I know that I can be better at letting you know I appreciate you and love you, and even see you and hear you.  I don't always give as much as I think I deserve to be given.  And I want to take more personal responsibility to make sure I more regularly show my gratitude for you as well.  I just beg you to read these words and know that I'm reaching for you now.  I need you, and I need things from you, and I hope that you will try for me.  I'm not strong enough to always let the love I feel overshadow the negative things I feel, and I wish that I was.  But I truly believe that to know beyond the shadow of a doubt that you are making an effort for me, that you are seeing me and all that I do in my part of our family and marriage, will make it easier for me to learn how to overcome my own faults. 
 
Don't forget about me. There is a me that is not just your wife, your friend, the mother of your children, and your co-habitant.  All of those things contribute to who I am, but they don't encompass all of me, even as large and important a portion as they are.  I'm still an individual, a woman, a work in progress, and I'm going to be evolving for the rest of my life.  My needs will shift and grow and diminish, depending.  I need you to keep seeing me through all of it, and I promise to keep seeing you, so that we don't realize one day that all we're holding onto are fossils of each other, and how we once existed together.
 

Saturday, February 23, 2013

Oh, hi 2013.

It seems like I've fallen into a pattern of updating every 2 months. I guess it could be worse. It could definitely be better. At any rate, it's a new year. My daughter is turning a year old in less than a month, and I don't know where the time went.
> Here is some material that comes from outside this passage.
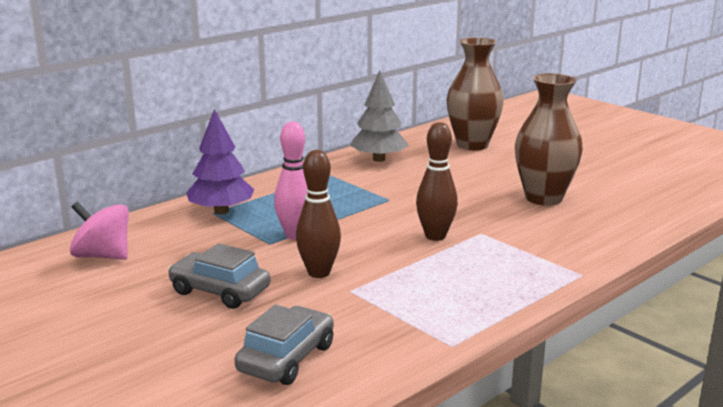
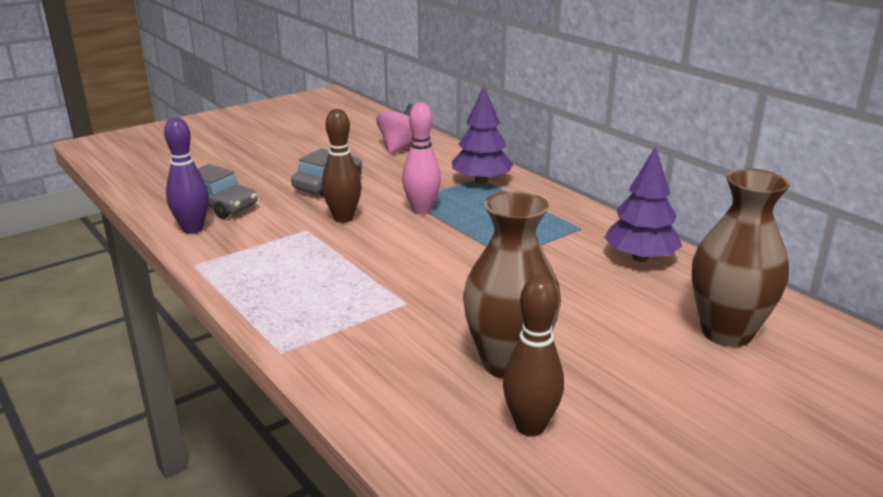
camera: 95 degrees right, 5 degrees up
grey tree [350,70,408,162] -> purple tree [604,146,682,262]
brown bowling pin [416,122,458,241] -> brown bowling pin moved to [503,275,564,437]
none -> purple bowling pin [164,117,209,234]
Things have been really good for the most part. Ada is more fun and entertaining every day. I've started a new position at work which I love, and have wanted for a long time. I look forward to most days during the week and am just generally more content. There was a time when Ada was tiny that I felt the ground had been yanked from under me and I'd never find my footing again. But now I feel that everything has fallen into place so amazingly and I love each day's challenges and rewards.

Ryan and I have tentatively decided that come June, we will stop actively trying to NOT add another little human to our family. Assuming we are still in an ok financial situation. It doesn't mean I'm going to start charting my ovulation and basal temperature fluctuations like a crazy person again just yet, but I won't be taking my pill anymore. I'm excited to be nearing that time again. And nervous of course. But 100% happy.

So that's where I'm at right now. At the end of the day, I'm in a good place right now and feeling fulfilled and confident. I'm going to ride it out as long as I possibly can.